一般用途であれば、Core i3で十分快適に使用できます。最低グレードのCeleronでも十分使えます。しかし、2コア2スレッドなので複数の作業を同時にこなすのは厳しいです。裏でセキュリティソフトやアップデートなどが動いていると重たくなってしまいます。
特に仕事などで長時間PCで作業する場合は作業効率が悪くなるので、もう少し性能の高いCPUを選ぶことをおすすめします。
近年、YouTubeの動画で8K動画などにAV1という、従来よりも動画容量を小さくできる動画圧縮方式が使用されているものがあります。Intelの11世代のCoreシリーズ以降のCPUや、AMDのRyzen7000シリーズの内蔵GPUにはこのAV1の動画再生支援機能(ハードウェアアクセラレーション)が備わっており、8K動画でもCPUに負荷を掛けずに快適に動画視聴することができます。8Kモニターなんて持ってる人いるんですかね?
現在、Youtubeでは8K以外でもAV1で視聴できる動画が増えています。

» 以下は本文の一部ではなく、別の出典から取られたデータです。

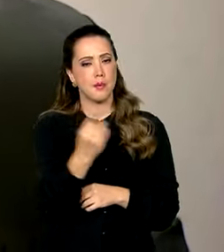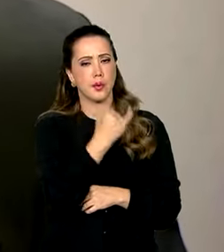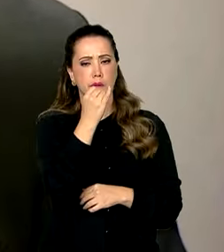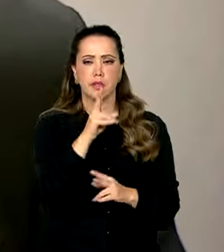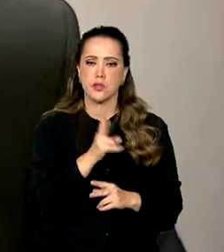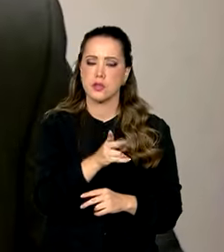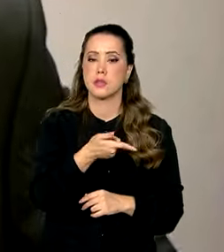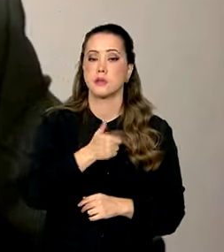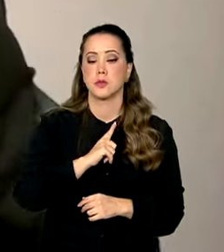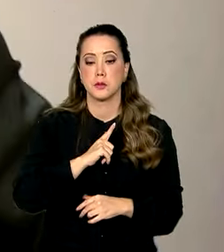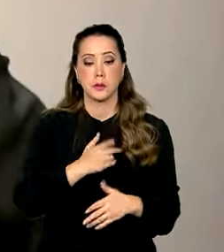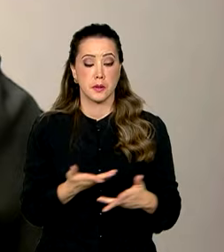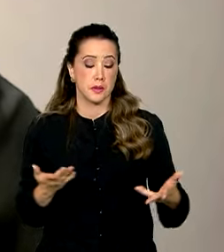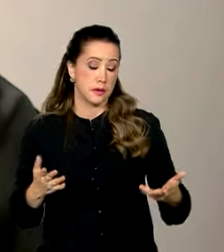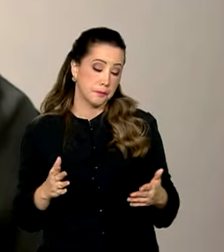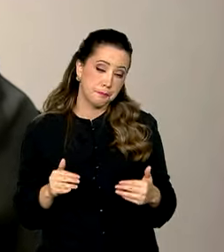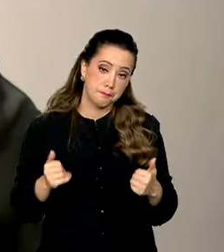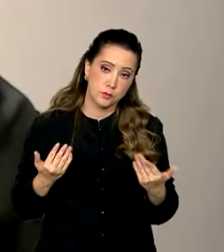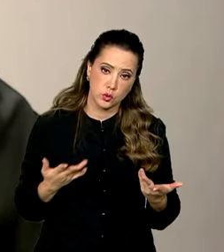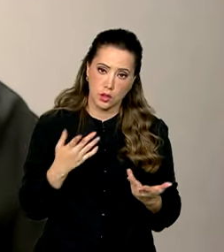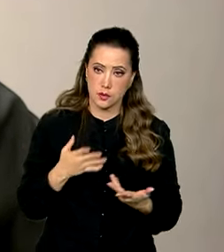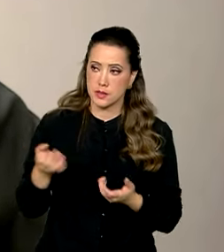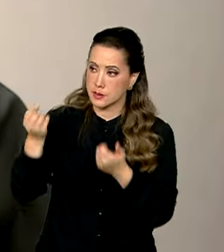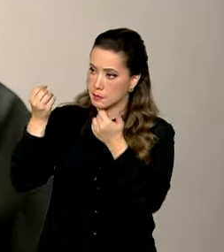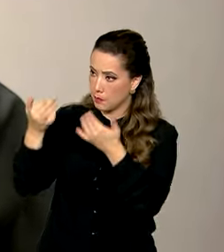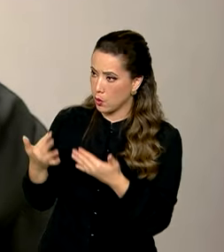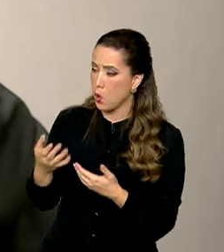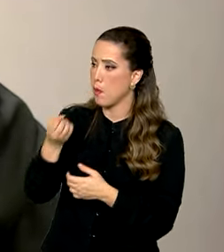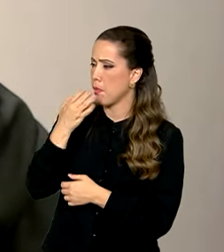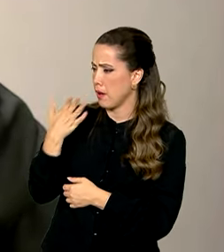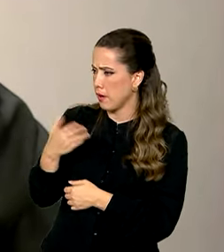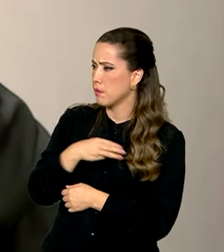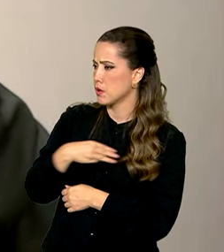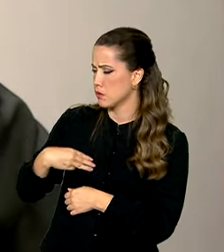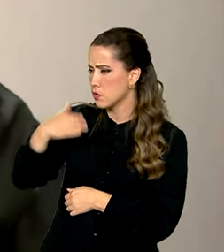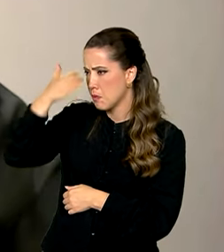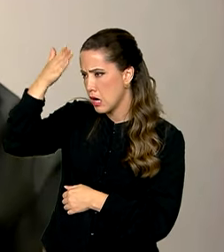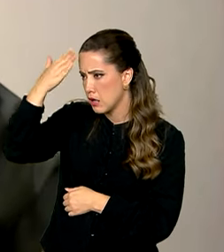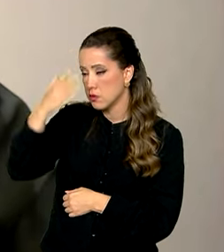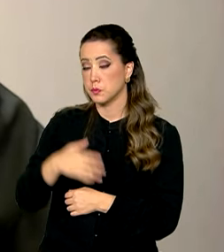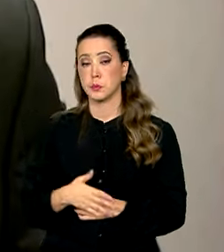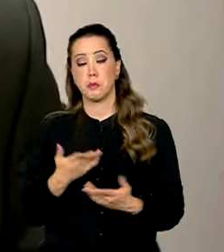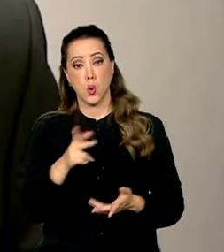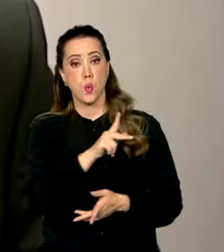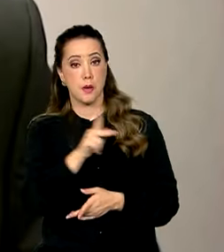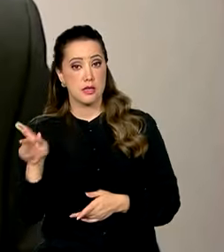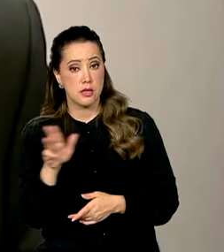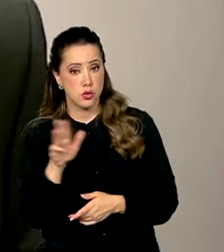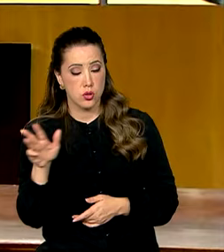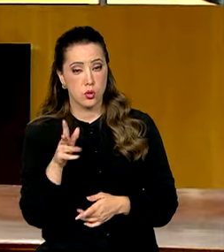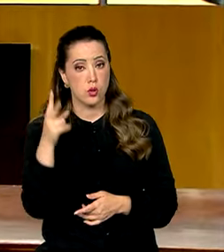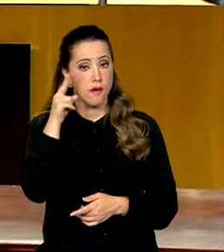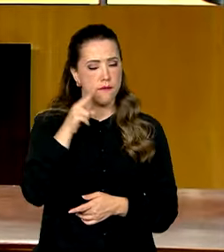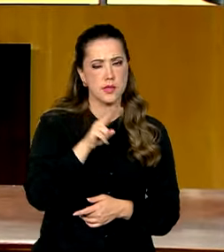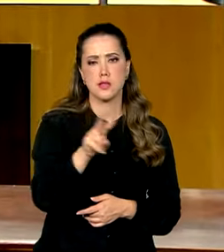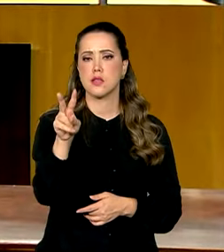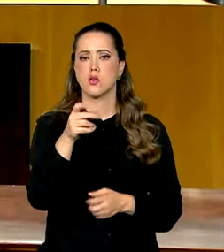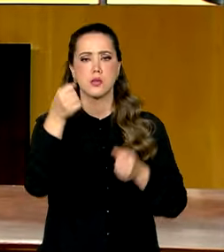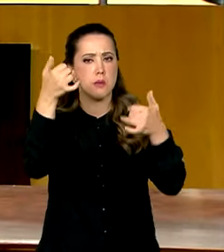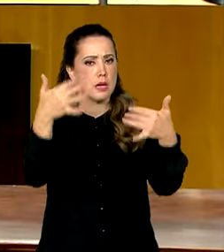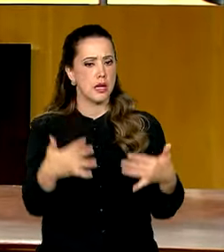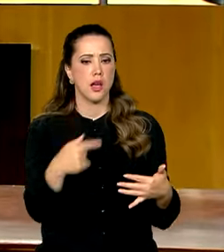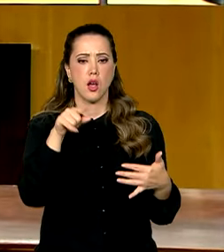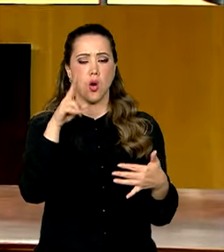crescente. Por isso, você colocou bem, ministro Márcio, que o presidente Lula teve a visão de, olha, é um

従来のものに比べAV1のほうが通信量が2/3程度になったり、バッファ(再生データのストック)が増えていたりするなど、よりスムーズな視聴ができるようになっています。
また、OBSやDiscordなどのソフトでもAV1でのエンコードに対応するようになってきたりしているので、今後AV1の動画が増えてきそうです。

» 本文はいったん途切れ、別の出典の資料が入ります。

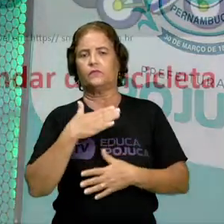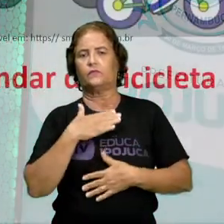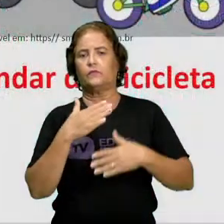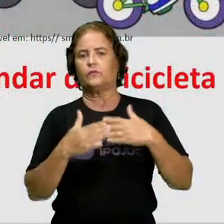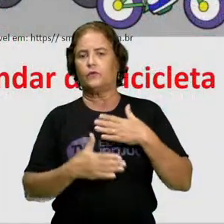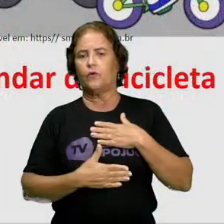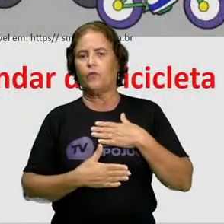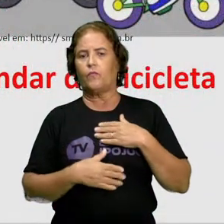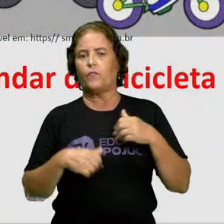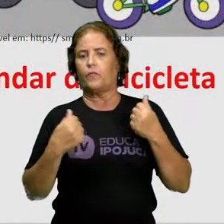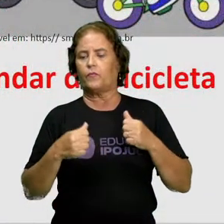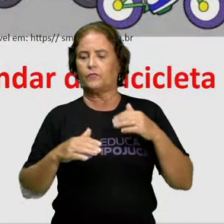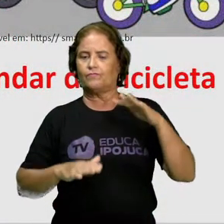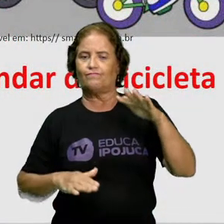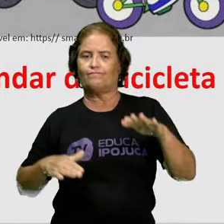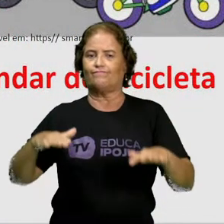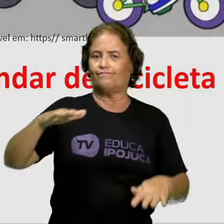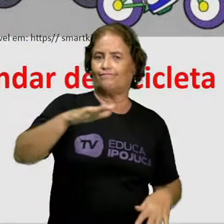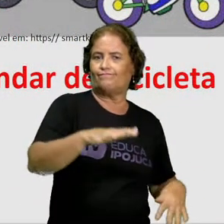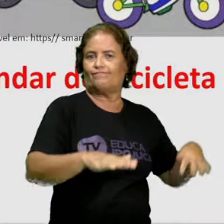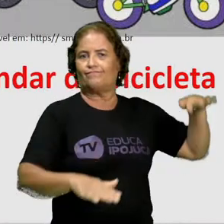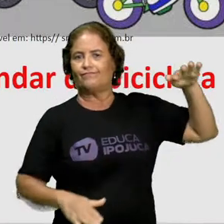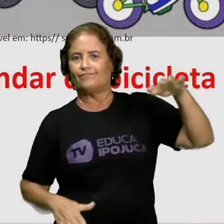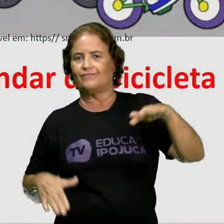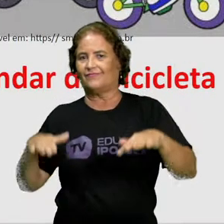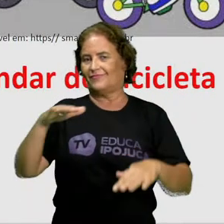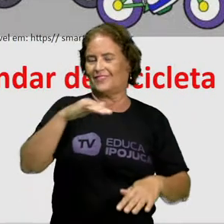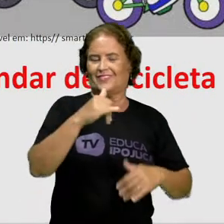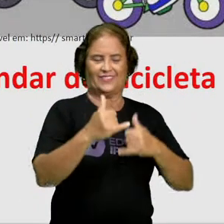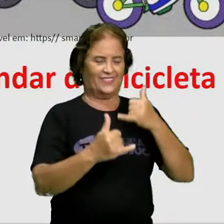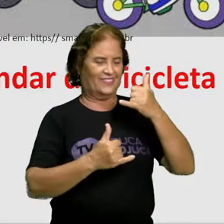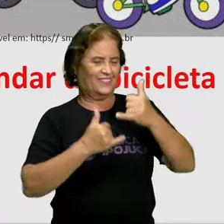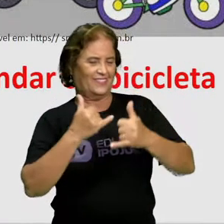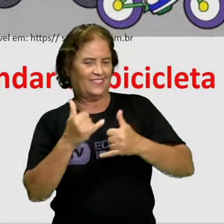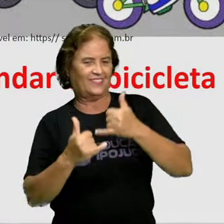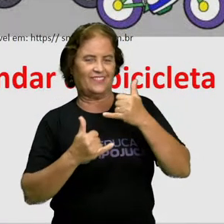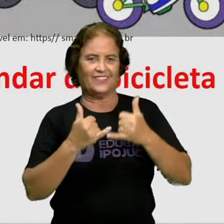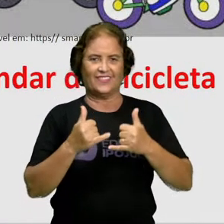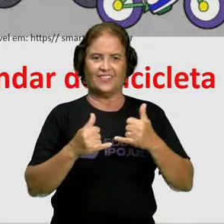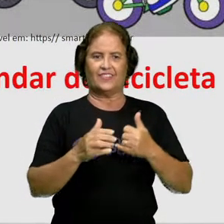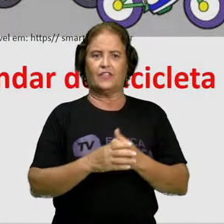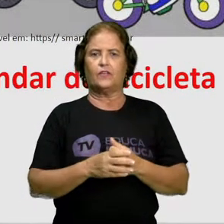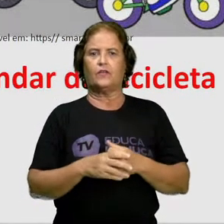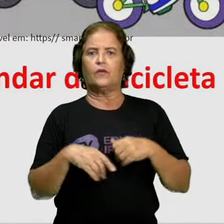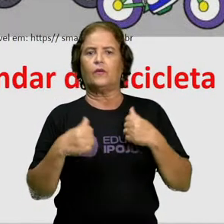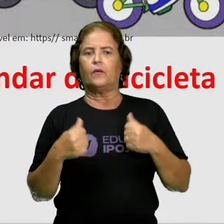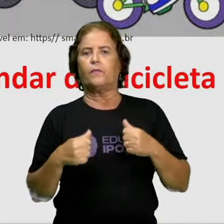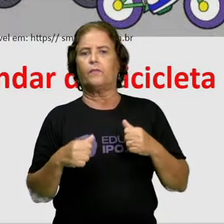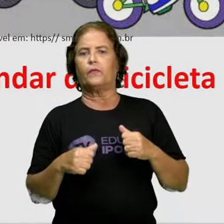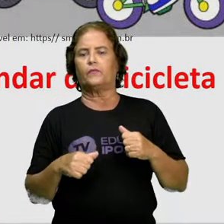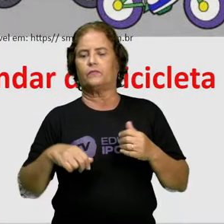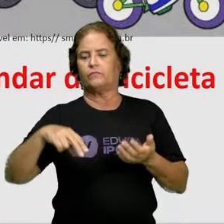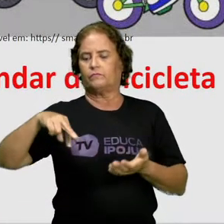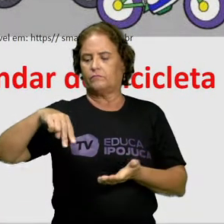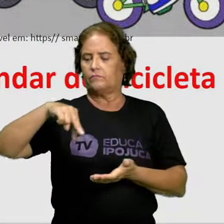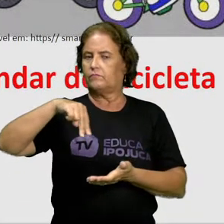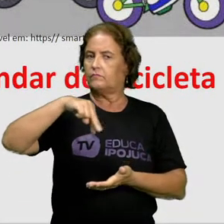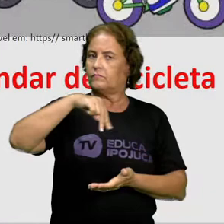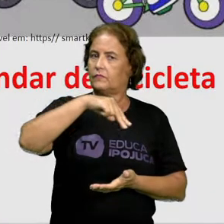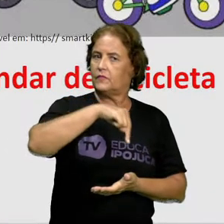podemos nadar bastante, se divertir, brincar. Nós podemos caminhar,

よって一般用途の場合は、11世代以降のCore i3を選択しましょう。今なら最新世代のi3-13100か1つ前の世代のi3-12100ですね。Ryzenシリーズは最新世代の7000シリーズ以外、内蔵GPUがないものがほとんどなのでおすすめできません。
一般用途であれば、Core i3-13100か12100を選びましょう。
Core i3-13100Fや12100Fなど末尾にFが付いているものは安いですが、GPUが内蔵されていないので注意しましょう。
まとめ
ゲームや動画編集、ゲーム実況配信など用途によって必要になるCPUの性能も変わってきます。もちろん、性能が良いに越したことはありませんが大抵の人は予算に限りがあると思います。
自分の目的に合ったCPUを選べるよう慎重に考えましょう。